Armijo placed a restraining order on Valley Meat Company of New Mexico and Responsible Transportation of Sigourney, Iowa, last month preventing the two processing plants from commencing horse slaughter operations even though USDA had issued them permits in June.
HSUS a plaintiff
A lawsuit filed in early July by a number of groups and individuals opposing horse slaughter in the U.S. claimed those permits were issued without meeting federal environmental requirements.
Plaintiffs in the case also include the animal welfare group Front Range Equine Rescue of New Mexico; another animal protection foundation formed by actor Robert Redford and former New Mexico Governor Bill Richardson; and a Native American tribe among others. The lawsuit actually represents legal action filed against USDA's decision to issue the permits and challenges whether those permits are valid because issuing them failed to meet federal environmental assessment requirements.
Armijo granted the restraining order, but ordered plaintiffs and defendants to appear before a federal magistrate charged with determining the amount of a cash bond the animal welfare groups would need to post to cover the costs of delayed start up operations for the companies if the court should finally rule USDA did not issue the permits improperly and the plants should have been allowed to open.
A week later, Federal Magistrate Robert Scott ordered the Humane Society of the United States, Front Range Equine Rescue and the other plaintiffs to post a bond of no less than $460,000 to cover the potential losses of the two companies for the first month of delayed opening, and further set additional hearings-- one per month--to determine the amount of incremental cash bonds that would be required each month until the court finds a resolution in the case.
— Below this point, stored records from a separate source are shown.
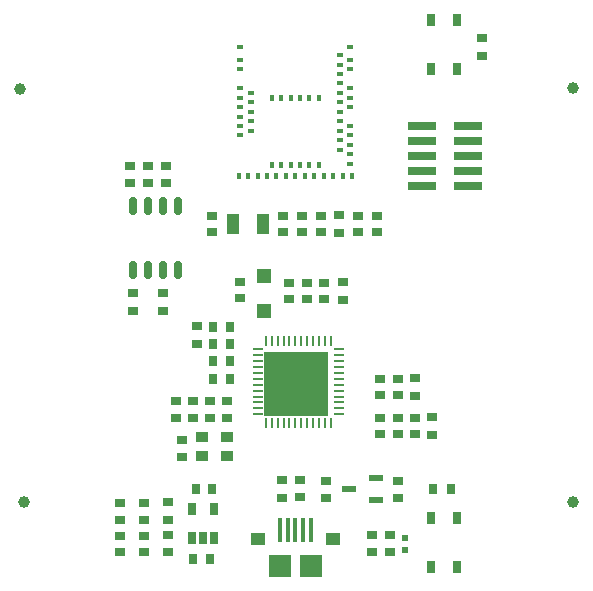
<source format=gtp>
G04*
G04 #@! TF.GenerationSoftware,Altium Limited,Altium Designer,18.1.7 (191)*
G04*
G04 Layer_Color=8421504*
%FSLAX25Y25*%
%MOIN*%
G70*
G01*
G75*
%ADD18R,0.03150X0.03543*%
%ADD19R,0.02362X0.01575*%
%ADD20C,0.03937*%
%ADD21R,0.03543X0.03150*%
%ADD22R,0.02559X0.04134*%
%ADD23R,0.03543X0.02756*%
G04:AMPARAMS|DCode=24|XSize=94.49mil|YSize=29.13mil|CornerRadius=4.37mil|HoleSize=0mil|Usage=FLASHONLY|Rotation=180.000|XOffset=0mil|YOffset=0mil|HoleType=Round|Shape=RoundedRectangle|*
%AMROUNDEDRECTD24*
21,1,0.09449,0.02039,0,0,180.0*
21,1,0.08575,0.02913,0,0,180.0*
1,1,0.00874,-0.04287,0.01020*
1,1,0.00874,0.04287,0.01020*
1,1,0.00874,0.04287,-0.01020*
1,1,0.00874,-0.04287,-0.01020*
%
%ADD24ROUNDEDRECTD24*%
%ADD25R,0.03937X0.07087*%
%ADD26R,0.01968X0.02362*%
%ADD27R,0.04803X0.04921*%
%ADD28R,0.03189X0.00866*%
%ADD29R,0.00866X0.03189*%
%ADD30R,0.21260X0.21260*%
%ADD31R,0.04528X0.02362*%
%ADD32R,0.02756X0.03543*%
%ADD33R,0.01575X0.08268*%
%ADD34R,0.05118X0.03937*%
%ADD35R,0.07480X0.07480*%
%ADD36R,0.02559X0.04331*%
%ADD37R,0.03976X0.03189*%
G04:AMPARAMS|DCode=38|XSize=61.02mil|YSize=23.62mil|CornerRadius=5.91mil|HoleSize=0mil|Usage=FLASHONLY|Rotation=270.000|XOffset=0mil|YOffset=0mil|HoleType=Round|Shape=RoundedRectangle|*
%AMROUNDEDRECTD38*
21,1,0.06102,0.01181,0,0,270.0*
21,1,0.04921,0.02362,0,0,270.0*
1,1,0.01181,-0.00591,-0.02461*
1,1,0.01181,-0.00591,0.02461*
1,1,0.01181,0.00591,0.02461*
1,1,0.01181,0.00591,-0.02461*
%
%ADD38ROUNDEDRECTD38*%
%ADD39R,0.01575X0.02362*%
G36*
X106137Y62764D02*
X92740D01*
Y76161D01*
X106137D01*
Y62764D01*
D02*
G37*
D18*
X76551Y70441D02*
D03*
X71039D02*
D03*
X64484Y10236D02*
D03*
X69996D02*
D03*
X65272Y33858D02*
D03*
X70784D02*
D03*
X71039Y82072D02*
D03*
X76551D02*
D03*
X71039Y87797D02*
D03*
X76551D02*
D03*
D19*
X116732Y142126D02*
D03*
Y145275D02*
D03*
X80118Y151575D02*
D03*
Y154724D02*
D03*
Y176771D02*
D03*
Y173622D02*
D03*
Y157874D02*
D03*
X113189Y175197D02*
D03*
Y168897D02*
D03*
X80118Y167323D02*
D03*
X113189Y153149D02*
D03*
Y162598D02*
D03*
Y156299D02*
D03*
Y150000D02*
D03*
X116732Y148425D02*
D03*
Y164173D02*
D03*
Y151575D02*
D03*
X83661Y165748D02*
D03*
Y162598D02*
D03*
X113189Y146850D02*
D03*
X116732Y154724D02*
D03*
Y161023D02*
D03*
X113189Y159449D02*
D03*
Y165748D02*
D03*
X116732Y167323D02*
D03*
X83661Y156299D02*
D03*
Y159449D02*
D03*
X116732Y176772D02*
D03*
Y173622D02*
D03*
X113189Y172047D02*
D03*
Y178347D02*
D03*
X116732Y181102D02*
D03*
X80118Y161024D02*
D03*
Y164173D02*
D03*
X83661Y153149D02*
D03*
X80118Y181102D02*
D03*
D20*
X190945Y167323D02*
D03*
Y29528D02*
D03*
X7874D02*
D03*
X6666Y167036D02*
D03*
D21*
X55836Y12759D02*
D03*
Y18271D02*
D03*
X70669Y124827D02*
D03*
Y119315D02*
D03*
X125787Y124803D02*
D03*
Y119291D02*
D03*
X119275D02*
D03*
Y124803D02*
D03*
X106890D02*
D03*
Y119291D02*
D03*
X100591Y124803D02*
D03*
Y119291D02*
D03*
X94291Y124827D02*
D03*
Y119315D02*
D03*
X124107Y18272D02*
D03*
Y12760D02*
D03*
X102206Y96977D02*
D03*
Y102488D02*
D03*
X96480Y96977D02*
D03*
Y102488D02*
D03*
X80094Y97244D02*
D03*
Y102756D02*
D03*
X132497Y70497D02*
D03*
Y64985D02*
D03*
X126772Y70497D02*
D03*
Y64985D02*
D03*
X138230Y57472D02*
D03*
Y51961D02*
D03*
X132505Y57472D02*
D03*
Y51961D02*
D03*
X126780Y57472D02*
D03*
Y51961D02*
D03*
X132654Y36238D02*
D03*
Y30726D02*
D03*
X108661Y36238D02*
D03*
Y30726D02*
D03*
X48031Y12672D02*
D03*
Y18184D02*
D03*
X60584Y50000D02*
D03*
Y44488D02*
D03*
X75741Y62982D02*
D03*
Y57471D02*
D03*
X69996Y62982D02*
D03*
Y57471D02*
D03*
X64271Y62982D02*
D03*
Y57471D02*
D03*
X43307Y135827D02*
D03*
Y141339D02*
D03*
X39944Y12672D02*
D03*
Y18184D02*
D03*
X107931Y102488D02*
D03*
Y96977D02*
D03*
D22*
X152264Y190059D02*
D03*
X143799Y173721D02*
D03*
X152264D02*
D03*
X143799Y190059D02*
D03*
X152264Y7579D02*
D03*
X143799Y23917D02*
D03*
X152264D02*
D03*
X143799Y7579D02*
D03*
D23*
X160630Y178150D02*
D03*
Y184055D02*
D03*
X112975Y119095D02*
D03*
Y125000D02*
D03*
X129921Y12563D02*
D03*
Y18469D02*
D03*
X114173Y96780D02*
D03*
Y102685D02*
D03*
X138223Y70694D02*
D03*
Y64788D02*
D03*
X144095Y57669D02*
D03*
Y51764D02*
D03*
X99863Y30906D02*
D03*
Y36811D02*
D03*
X94138Y30803D02*
D03*
Y36709D02*
D03*
X55905Y29311D02*
D03*
Y23405D02*
D03*
X58545Y63218D02*
D03*
Y57313D02*
D03*
X65511Y82087D02*
D03*
Y87992D02*
D03*
X54488Y99016D02*
D03*
Y93110D02*
D03*
X44488Y99016D02*
D03*
Y93110D02*
D03*
X49449Y135630D02*
D03*
Y141535D02*
D03*
X55174Y135630D02*
D03*
Y141535D02*
D03*
X48031Y29224D02*
D03*
Y23319D02*
D03*
X39944Y29224D02*
D03*
Y23319D02*
D03*
D24*
X155905Y154724D02*
D03*
Y149724D02*
D03*
Y144724D02*
D03*
Y139724D02*
D03*
X140551Y134724D02*
D03*
X155905D02*
D03*
X140551Y139724D02*
D03*
Y144724D02*
D03*
Y149724D02*
D03*
Y154724D02*
D03*
D25*
X87599Y122071D02*
D03*
X77756D02*
D03*
D26*
X134996Y13547D02*
D03*
Y17484D02*
D03*
D27*
X87968Y104764D02*
D03*
Y93150D02*
D03*
D28*
X113016Y58630D02*
D03*
Y60598D02*
D03*
Y62567D02*
D03*
Y64535D02*
D03*
Y66504D02*
D03*
Y68472D02*
D03*
Y70441D02*
D03*
Y72409D02*
D03*
Y74378D02*
D03*
Y76346D02*
D03*
Y78315D02*
D03*
Y80283D02*
D03*
X85850D02*
D03*
Y78315D02*
D03*
Y76346D02*
D03*
Y74378D02*
D03*
Y72409D02*
D03*
Y70441D02*
D03*
Y68472D02*
D03*
Y66504D02*
D03*
Y64535D02*
D03*
Y62567D02*
D03*
Y60598D02*
D03*
Y58630D02*
D03*
D29*
X110260Y83039D02*
D03*
X108291D02*
D03*
X106323D02*
D03*
X104354D02*
D03*
X102386D02*
D03*
X100417D02*
D03*
X98449D02*
D03*
X96480D02*
D03*
X94512D02*
D03*
X92543D02*
D03*
X90575D02*
D03*
X88606D02*
D03*
Y55874D02*
D03*
X90575D02*
D03*
X92543D02*
D03*
X94512D02*
D03*
X96480D02*
D03*
X98449D02*
D03*
X100417D02*
D03*
X102386D02*
D03*
X104354D02*
D03*
X106323D02*
D03*
X108291D02*
D03*
X110260D02*
D03*
D30*
X98646Y68669D02*
D03*
D31*
X125280Y29996D02*
D03*
Y37477D02*
D03*
X116422Y33737D02*
D03*
D32*
X150197Y33597D02*
D03*
X144291D02*
D03*
X76748Y76346D02*
D03*
X70843D02*
D03*
D33*
X93307Y20169D02*
D03*
X103543Y20169D02*
D03*
X100984D02*
D03*
X98425D02*
D03*
X95866D02*
D03*
D34*
X111024Y17020D02*
D03*
X85827D02*
D03*
D35*
X93307Y8161D02*
D03*
X103543D02*
D03*
D36*
X63874Y27004D02*
D03*
X71354D02*
D03*
Y17555D02*
D03*
X67614D02*
D03*
X63874D02*
D03*
D37*
X67405Y51039D02*
D03*
X75673D02*
D03*
Y44739D02*
D03*
X67405D02*
D03*
D38*
X44449Y127953D02*
D03*
X49449D02*
D03*
X54449D02*
D03*
X59449D02*
D03*
X59488Y106693D02*
D03*
X54488D02*
D03*
X49488D02*
D03*
X44488D02*
D03*
D39*
X100000Y164173D02*
D03*
X90551D02*
D03*
X93701D02*
D03*
X79528Y138189D02*
D03*
X90551Y141732D02*
D03*
X96850D02*
D03*
X103150D02*
D03*
X106299D02*
D03*
X100000D02*
D03*
X93701D02*
D03*
X88976Y138189D02*
D03*
X107874D02*
D03*
X104724D02*
D03*
X101575D02*
D03*
X92126D02*
D03*
X95276D02*
D03*
X98425D02*
D03*
X85827D02*
D03*
X114173D02*
D03*
X82677D02*
D03*
X117323D02*
D03*
X96850Y164173D02*
D03*
X103150D02*
D03*
X106299D02*
D03*
X111024Y138189D02*
D03*
M02*

</source>
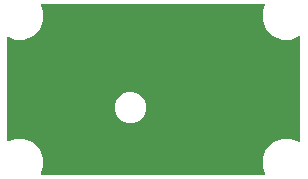
<source format=gbr>
G04 EAGLE Gerber RS-274X export*
G75*
%MOMM*%
%FSLAX34Y34*%
%LPD*%
%INBottom Copper*%
%IPPOS*%
%AMOC8*
5,1,8,0,0,1.08239X$1,22.5*%
G01*
%ADD10C,0.756400*%

G36*
X227705Y10168D02*
X227705Y10168D01*
X227751Y10166D01*
X227826Y10188D01*
X227903Y10200D01*
X227943Y10222D01*
X227988Y10235D01*
X228052Y10279D01*
X228120Y10316D01*
X228152Y10349D01*
X228190Y10375D01*
X228236Y10438D01*
X228290Y10494D01*
X228309Y10536D01*
X228336Y10572D01*
X228361Y10646D01*
X228393Y10717D01*
X228398Y10763D01*
X228413Y10806D01*
X228412Y10884D01*
X228420Y10961D01*
X228411Y11006D01*
X228410Y11052D01*
X228372Y11184D01*
X228368Y11202D01*
X228366Y11206D01*
X228363Y11213D01*
X226219Y16390D01*
X226219Y24410D01*
X229289Y31820D01*
X234960Y37491D01*
X242370Y40561D01*
X250390Y40561D01*
X257267Y37712D01*
X257311Y37702D01*
X257353Y37683D01*
X257430Y37674D01*
X257506Y37656D01*
X257552Y37661D01*
X257597Y37655D01*
X257674Y37672D01*
X257751Y37679D01*
X257793Y37698D01*
X257838Y37708D01*
X257905Y37748D01*
X257976Y37779D01*
X258010Y37810D01*
X258049Y37834D01*
X258100Y37893D01*
X258157Y37946D01*
X258179Y37986D01*
X258209Y38021D01*
X258238Y38093D01*
X258275Y38161D01*
X258284Y38206D01*
X258301Y38249D01*
X258316Y38385D01*
X258319Y38403D01*
X258318Y38408D01*
X258319Y38416D01*
X258319Y126684D01*
X258312Y126730D01*
X258314Y126775D01*
X258292Y126850D01*
X258280Y126927D01*
X258258Y126968D01*
X258245Y127012D01*
X258201Y127076D01*
X258164Y127144D01*
X258131Y127176D01*
X258105Y127214D01*
X258042Y127260D01*
X257986Y127314D01*
X257944Y127333D01*
X257908Y127361D01*
X257834Y127385D01*
X257763Y127417D01*
X257717Y127423D01*
X257674Y127437D01*
X257596Y127436D01*
X257519Y127445D01*
X257474Y127435D01*
X257428Y127434D01*
X257296Y127396D01*
X257278Y127392D01*
X257274Y127390D01*
X257267Y127388D01*
X250390Y124539D01*
X242370Y124539D01*
X234960Y127609D01*
X229289Y133280D01*
X226219Y140690D01*
X226219Y148710D01*
X228322Y153787D01*
X228330Y153822D01*
X228335Y153832D01*
X228336Y153838D01*
X228352Y153873D01*
X228360Y153950D01*
X228378Y154026D01*
X228374Y154072D01*
X228379Y154117D01*
X228362Y154194D01*
X228355Y154271D01*
X228336Y154313D01*
X228327Y154358D01*
X228287Y154425D01*
X228255Y154496D01*
X228224Y154530D01*
X228201Y154569D01*
X228141Y154620D01*
X228089Y154677D01*
X228048Y154699D01*
X228014Y154729D01*
X227941Y154758D01*
X227873Y154795D01*
X227828Y154804D01*
X227785Y154821D01*
X227650Y154836D01*
X227631Y154839D01*
X227626Y154838D01*
X227619Y154839D01*
X39161Y154839D01*
X39116Y154832D01*
X39070Y154834D01*
X38995Y154812D01*
X38919Y154800D01*
X38878Y154778D01*
X38834Y154765D01*
X38770Y154721D01*
X38701Y154684D01*
X38670Y154651D01*
X38632Y154625D01*
X38585Y154562D01*
X38532Y154506D01*
X38512Y154464D01*
X38485Y154428D01*
X38461Y154354D01*
X38428Y154283D01*
X38423Y154237D01*
X38409Y154194D01*
X38410Y154116D01*
X38401Y154039D01*
X38411Y153994D01*
X38411Y153948D01*
X38449Y153816D01*
X38453Y153798D01*
X38456Y153794D01*
X38458Y153787D01*
X40561Y148710D01*
X40561Y140690D01*
X37491Y133280D01*
X31820Y127609D01*
X24410Y124539D01*
X16390Y124539D01*
X11213Y126683D01*
X11169Y126694D01*
X11127Y126713D01*
X11050Y126722D01*
X10974Y126740D01*
X10928Y126735D01*
X10883Y126740D01*
X10806Y126724D01*
X10729Y126717D01*
X10687Y126698D01*
X10642Y126688D01*
X10575Y126648D01*
X10504Y126617D01*
X10470Y126585D01*
X10431Y126562D01*
X10380Y126503D01*
X10323Y126450D01*
X10301Y126410D01*
X10271Y126375D01*
X10242Y126303D01*
X10205Y126235D01*
X10196Y126189D01*
X10179Y126147D01*
X10164Y126011D01*
X10161Y125993D01*
X10162Y125988D01*
X10161Y125980D01*
X10161Y39120D01*
X10168Y39075D01*
X10166Y39029D01*
X10188Y38954D01*
X10200Y38877D01*
X10222Y38837D01*
X10235Y38792D01*
X10279Y38728D01*
X10316Y38660D01*
X10349Y38628D01*
X10375Y38590D01*
X10438Y38544D01*
X10494Y38490D01*
X10536Y38471D01*
X10572Y38444D01*
X10646Y38419D01*
X10717Y38387D01*
X10763Y38382D01*
X10806Y38367D01*
X10884Y38368D01*
X10961Y38360D01*
X11006Y38369D01*
X11052Y38370D01*
X11184Y38408D01*
X11202Y38412D01*
X11206Y38414D01*
X11213Y38417D01*
X16390Y40561D01*
X24410Y40561D01*
X31820Y37491D01*
X37491Y31820D01*
X40561Y24410D01*
X40561Y16390D01*
X38417Y11213D01*
X38406Y11169D01*
X38387Y11127D01*
X38378Y11050D01*
X38360Y10974D01*
X38365Y10928D01*
X38360Y10883D01*
X38376Y10806D01*
X38383Y10729D01*
X38402Y10687D01*
X38412Y10642D01*
X38452Y10575D01*
X38483Y10504D01*
X38515Y10470D01*
X38538Y10431D01*
X38597Y10380D01*
X38650Y10323D01*
X38690Y10301D01*
X38725Y10271D01*
X38797Y10242D01*
X38865Y10205D01*
X38911Y10196D01*
X38953Y10179D01*
X39089Y10164D01*
X39107Y10161D01*
X39112Y10162D01*
X39120Y10161D01*
X227660Y10161D01*
X227705Y10168D01*
G37*
%LPC*%
G36*
X111722Y53879D02*
X111722Y53879D01*
X106885Y55883D01*
X103183Y59585D01*
X101179Y64422D01*
X101179Y69658D01*
X103183Y74495D01*
X106885Y78197D01*
X111722Y80201D01*
X116958Y80201D01*
X121795Y78197D01*
X125497Y74495D01*
X127501Y69658D01*
X127501Y64422D01*
X125497Y59585D01*
X121795Y55883D01*
X116958Y53879D01*
X111722Y53879D01*
G37*
%LPD*%
D10*
X50960Y116840D03*
X50960Y101600D03*
X50960Y86360D03*
X35720Y116840D03*
X35720Y101600D03*
X35720Y86360D03*
X20480Y116840D03*
X20480Y101600D03*
X20480Y86360D03*
X50800Y142240D03*
X66040Y142240D03*
X81280Y142240D03*
X202240Y132240D03*
X187480Y132240D03*
X172720Y132240D03*
X142560Y147000D03*
X157800Y147000D03*
X173040Y147000D03*
X218440Y50800D03*
X233680Y50800D03*
X106680Y40640D03*
X106680Y25400D03*
X121920Y40640D03*
X121920Y25400D03*
X66200Y116840D03*
X66200Y101600D03*
X66200Y86360D03*
X164560Y102760D03*
X171560Y97760D03*
X158560Y84760D03*
X170560Y79760D03*
X157560Y109760D03*
X144560Y98760D03*
X151400Y91440D03*
M02*

</source>
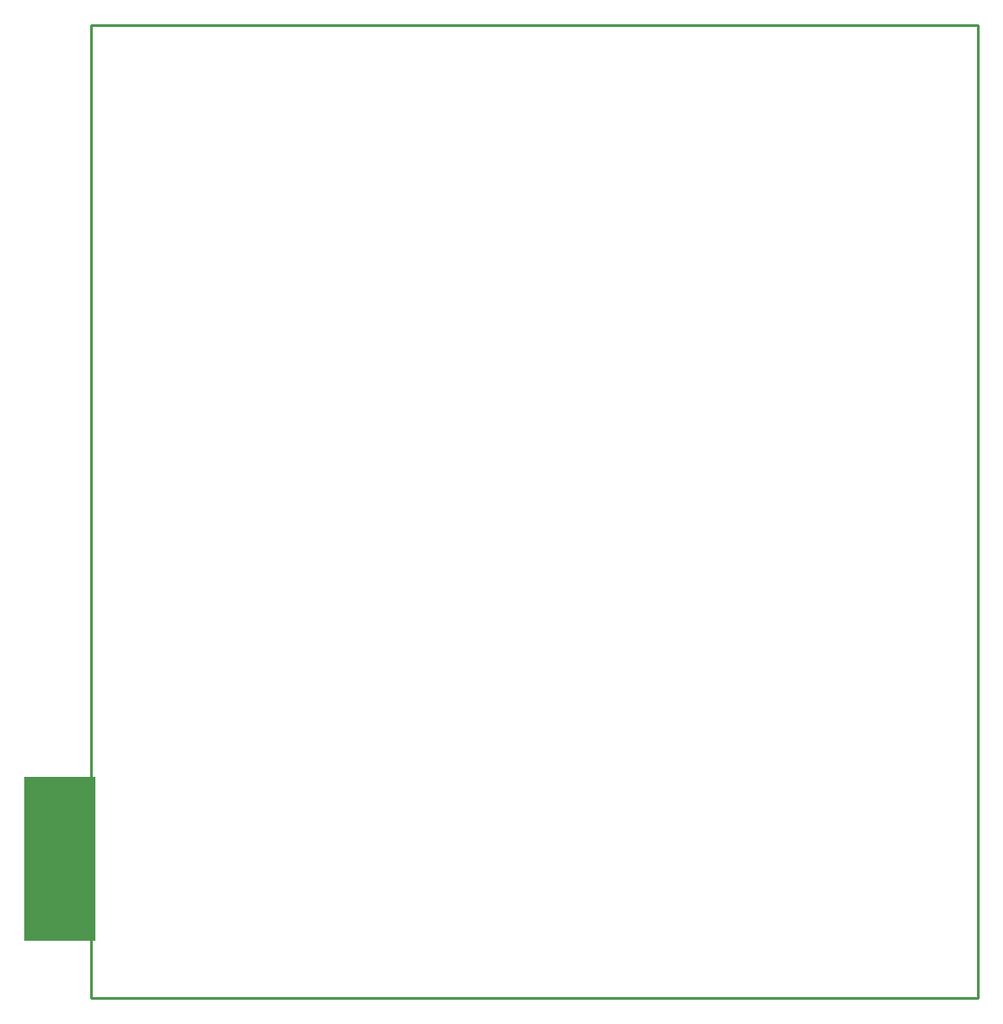
<source format=gko>
G04*
G04 #@! TF.GenerationSoftware,Altium Limited,Altium Designer,22.7.1 (60)*
G04*
G04 Layer_Color=16711935*
%FSLAX24Y24*%
%MOIN*%
G70*
G04*
G04 #@! TF.SameCoordinates,1DD6C3B8-EF33-4A04-8B88-EBD51A11C9DD*
G04*
G04*
G04 #@! TF.FilePolarity,Positive*
G04*
G01*
G75*
%ADD15C,0.0100*%
G36*
X24110Y15057D02*
X21358D01*
Y21360D01*
X24110D01*
Y15057D01*
D02*
G37*
D15*
X23950Y12848D02*
Y50250D01*
Y12848D02*
X58040D01*
X23950Y50250D02*
X58040D01*
X58040Y12848D02*
X58040Y50250D01*
M02*

</source>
The welfare groups posted the bond but their attorneys filed additional motions, including the motion to expedite the case in hopes of bringing the lawsuit to a settlement as quickly as possible.
Iowa firm withdraws
Since the lawsuit was filed, one of the meat companies, Responsible Transportation of Iowa, withdrew plans to open a horse slaughterhouse citing legal delays that were costing them too much money. They instead have applied for a permit to operate a cattle slaughterhouse.
With Arimijo's move this week, attorneys for both sides say they are pleased the court will push the case forward as much as possible and both agree they are anxious for the case to reach a conclusion.
The lawsuit represents the crowning moment in an issue of horse slaughtering on U.S. soil and to further determine whether exporting horse meat is a safe practice. Plaintiffs in the case argue the large number of drugs that are routinely administered to horses throughout their life make horse meat unfit for human consumption. Federal law does not allow for commercial packing of horse meat for consumption in the U.S., but in at least eight foreign countries, the consumption of horse meat is legal and common.
In 2007, legal horse slaughtering and the export of horse meat came to a halt after Congress failed to budget horse meat inspections by USDA. But congressional action in 2011 restored funding for inspections, prompting a number of slaughterhouses to request permits. USDA issued the permits in June saying they had no legal reason to deny those permits based upon current law.
The issue has sparked an emotional national debate about how to deal with the large number of abandoned or unwanted horses all across the country. It has divided animal welfare groups, ranchers, Indian tribes, horse owners and others.
While many claim horse slaughter operations are cruel and provide a product for human consumption that is both unsafe and environmentally unfriendly, others say transporting horses great distances to unregulated slaughterhouses in Mexico and Canada fails to offer a better solution to the growing problem of abandoned or unwanted horses.